Kleiner Kritik- Kommentarknigge für Blogs und Social Media

Das Internet hat unsere Welt klein gemacht, keine Frage. Die Meisten von uns treffen sich nichtmehr real und bei Kaffee und Kuchen zum gemeinsamen Nähen, sondern in Foren, Auf Blogs und in Gruppen im Social Media. Man tauscht sich aus, man verbessert, man kommentiert, kritisiert, denkt sich nichts dabei. Aber irgendwas läuft falsch, denn in regelmäßigen und kurzen Abständen erwähnt jemand, dass der Ton recht rau sei, die Kritik nicht konstruktiv oder sogar fehl am Platz.   Ich möchte hier ein paar Tipps zusammenfassen, die einem netten Umgang zuträglich sind.

Das Internet hat unsere Welt klein gemacht, keine Frage. Die Meisten von uns treffen sich nicht mehr real und bei Kaffee und Kuchen zum gemeinsamen Nähen, sondern in Foren, Auf Blogs und in Gruppen im Social Media. Man tauscht sich aus, man verbessert, man kommentiert, kritisiert, denkt sich nichts dabei.

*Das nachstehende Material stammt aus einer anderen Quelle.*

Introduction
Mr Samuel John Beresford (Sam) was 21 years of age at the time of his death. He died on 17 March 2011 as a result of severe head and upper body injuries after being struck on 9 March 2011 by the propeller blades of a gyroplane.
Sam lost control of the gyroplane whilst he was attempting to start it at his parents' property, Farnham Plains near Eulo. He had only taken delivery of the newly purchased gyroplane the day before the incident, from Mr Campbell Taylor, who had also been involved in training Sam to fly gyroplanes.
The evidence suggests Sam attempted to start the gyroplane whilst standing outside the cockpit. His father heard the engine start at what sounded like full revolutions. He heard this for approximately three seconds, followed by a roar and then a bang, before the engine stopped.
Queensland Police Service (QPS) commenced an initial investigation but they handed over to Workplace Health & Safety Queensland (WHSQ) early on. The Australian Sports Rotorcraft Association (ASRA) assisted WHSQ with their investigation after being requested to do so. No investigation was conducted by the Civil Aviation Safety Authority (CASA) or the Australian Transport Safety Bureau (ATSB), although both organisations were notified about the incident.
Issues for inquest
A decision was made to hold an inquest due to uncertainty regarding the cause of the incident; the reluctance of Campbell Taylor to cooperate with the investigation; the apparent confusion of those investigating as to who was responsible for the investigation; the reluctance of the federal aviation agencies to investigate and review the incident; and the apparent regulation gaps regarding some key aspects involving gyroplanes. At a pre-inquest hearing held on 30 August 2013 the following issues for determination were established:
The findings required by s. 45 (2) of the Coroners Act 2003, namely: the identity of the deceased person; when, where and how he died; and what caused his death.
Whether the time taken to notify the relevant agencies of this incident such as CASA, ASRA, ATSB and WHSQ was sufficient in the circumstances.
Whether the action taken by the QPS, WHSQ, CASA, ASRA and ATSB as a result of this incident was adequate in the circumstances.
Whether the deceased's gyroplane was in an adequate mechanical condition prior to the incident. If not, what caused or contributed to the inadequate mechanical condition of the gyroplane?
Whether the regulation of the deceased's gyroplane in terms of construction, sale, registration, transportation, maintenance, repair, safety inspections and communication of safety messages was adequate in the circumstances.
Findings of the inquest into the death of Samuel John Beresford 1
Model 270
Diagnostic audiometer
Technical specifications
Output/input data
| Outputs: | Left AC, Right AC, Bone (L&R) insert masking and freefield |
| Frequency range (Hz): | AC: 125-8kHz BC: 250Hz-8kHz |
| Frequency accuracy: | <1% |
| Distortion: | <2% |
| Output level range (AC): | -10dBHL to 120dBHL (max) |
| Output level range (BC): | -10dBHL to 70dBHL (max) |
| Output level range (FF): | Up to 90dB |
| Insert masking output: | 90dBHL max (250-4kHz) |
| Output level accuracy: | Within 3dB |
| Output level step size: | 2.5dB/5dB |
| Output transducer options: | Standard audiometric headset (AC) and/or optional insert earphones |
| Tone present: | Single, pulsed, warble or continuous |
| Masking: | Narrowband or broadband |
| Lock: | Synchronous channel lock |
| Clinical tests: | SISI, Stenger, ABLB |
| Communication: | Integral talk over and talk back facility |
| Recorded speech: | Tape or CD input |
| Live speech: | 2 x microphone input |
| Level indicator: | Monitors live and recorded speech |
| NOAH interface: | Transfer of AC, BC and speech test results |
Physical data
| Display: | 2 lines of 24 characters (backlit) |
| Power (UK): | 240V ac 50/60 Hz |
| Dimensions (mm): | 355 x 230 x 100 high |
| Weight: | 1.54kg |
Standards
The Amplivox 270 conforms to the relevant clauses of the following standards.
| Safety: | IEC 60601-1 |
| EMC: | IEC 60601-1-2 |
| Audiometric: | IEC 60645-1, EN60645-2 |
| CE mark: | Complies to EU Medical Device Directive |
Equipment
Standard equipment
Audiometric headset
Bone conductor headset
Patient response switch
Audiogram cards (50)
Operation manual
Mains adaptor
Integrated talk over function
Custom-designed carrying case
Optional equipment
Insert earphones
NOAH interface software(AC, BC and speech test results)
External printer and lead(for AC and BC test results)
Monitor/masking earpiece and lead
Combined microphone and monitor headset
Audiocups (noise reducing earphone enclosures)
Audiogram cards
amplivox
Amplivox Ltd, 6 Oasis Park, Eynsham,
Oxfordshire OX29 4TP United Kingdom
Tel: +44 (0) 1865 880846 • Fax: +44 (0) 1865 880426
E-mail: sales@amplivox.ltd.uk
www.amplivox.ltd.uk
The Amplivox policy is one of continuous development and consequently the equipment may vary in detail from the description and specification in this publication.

Aber irgendwas läuft falsch, denn in regelmäßigen und kurzen Abständen erwähnt jemand, dass der Ton recht rau sei, die Kritik nicht konstruktiv oder sogar fehl am Platz.
Ich möchte hier ein paar Tipps zusammenfassen, die einem netten Umgang zuträglich sind.


1. Kommentiere nur, wenn du etwas zu sagen hast, das auch für den Empfänger deines Kommentars eine Bedeutung hat.
Viele Leute in der Nähszene wollen wirklich etwas dazulernen. Sie sind dankbar für kleine Hinweise, wie man die Passform oder die Qualität von Nähten und Nähwerken verbessern kann. Manche wollen aber nur zeigen was sie geschafft haben und empfinden deine Hilfe in diesem Moment als unangemessene Kritik. Wenn im Beitrag also steht: "Ich wollte euch nur mal zeigen was ich neues genäht habe – Bin stolz wie Oskar dass ich das geschafft habe!" Will derjenige vielleicht garnicht wissen, dass da Falten am Ärmel sind, die dich stören. Und wenn du dich garnicht zurückhalten kannst, wie wäre es dann, statt einer Kritik oder einer Aussage wie "die Falten da am Ärmel würden mich ja stören!" einfach eine Frage zu formulieren, wie "Sind die Falten am Ärmel im Schnittmuster vorgesehen, oder liegt das daran wie du auf dem Bild stehst?" auch so machst du deinen Gegenüber auf das Problem aufmerksam, es klingt aber weniger nach Konfrontationskurs.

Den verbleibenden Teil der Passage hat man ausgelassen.